Александр Романович замечательно читал общую психологию. Я не слушал его, потому что у нас (не скажу "к сожалению", по сравнению с Александром Романовичем это был совсем другой стиль) читал А.Н. Леонтьев, основной курс, два года. Лекции Алексея Николаевича могли записывать только четыре человека из группы, из тридцати с лишним человек. А Александр Романович любую идею, самую сложную, самую сложную теорию умел подать просто. И «закруты» Алексея Николаевича он так просто передавал потом в своих лекциях. Я только читал его лекции. А слушал я его курс нейропсихологии, он у нас читал. Блюма Вульфовна читала патопсихологию, а Александр Романович – нейропсихологию. Но, к сожалению, я тогда полгода провалялся в больнице, на Стромынке, как раз, когда он читал и готовился в основном по записям, несколько лекций его только слушал. Великие люди, нам посчастливилось, что мы слушали великих, которые были великими не только по интеллекту, но и по-человечески.

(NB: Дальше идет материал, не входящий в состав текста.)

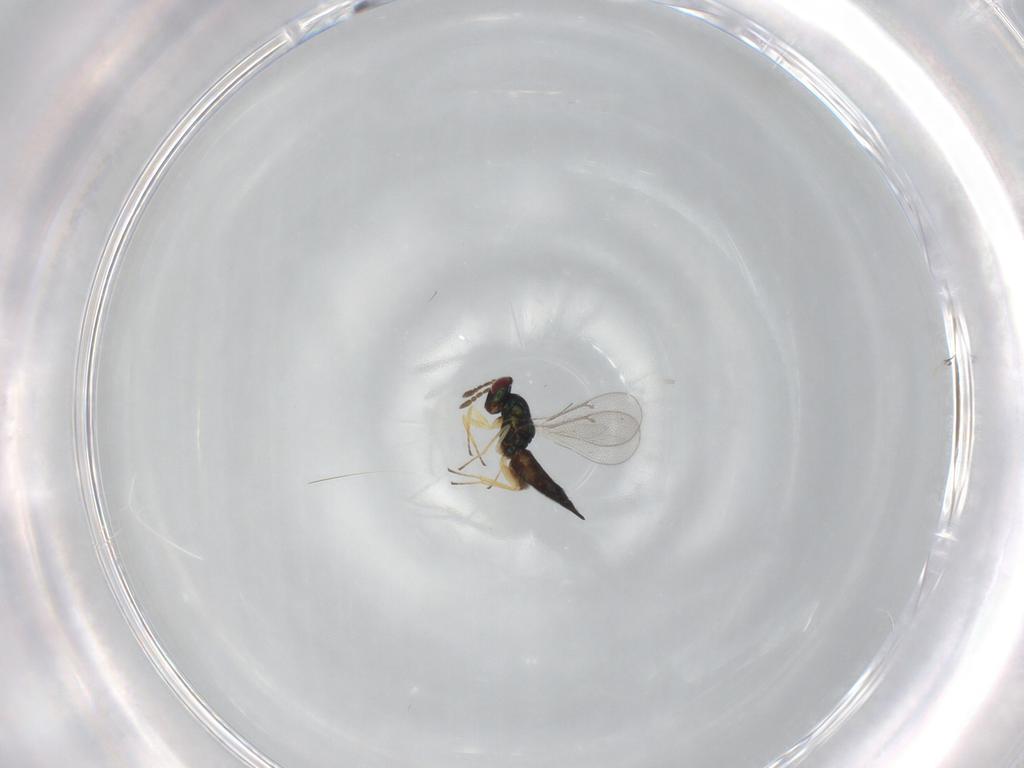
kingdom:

Ну, я вам многие вещи рассказал, о которых сейчас больше никто, наверно уже не скажет, потому что из всего того коллектива остались я, Евгения Давыдовна и Елена Николаевна Винарская. Больше никого уже просто нет в живых: Любовь Абрамовна, Нелли Наумовна, Нина Петровна Парамонова, Ольга Сергеевна Виноградова, Александр Иванович Мещеряков, который был на один день моложе меня. Совсем молодой еще, по существу, в возрасте, когда он умер, я еще бегал по лестнице на пятый этаж, а сейчас уже не могу. Так что вот осталась уже она одна из всех, да Елена Николаевна Винарская.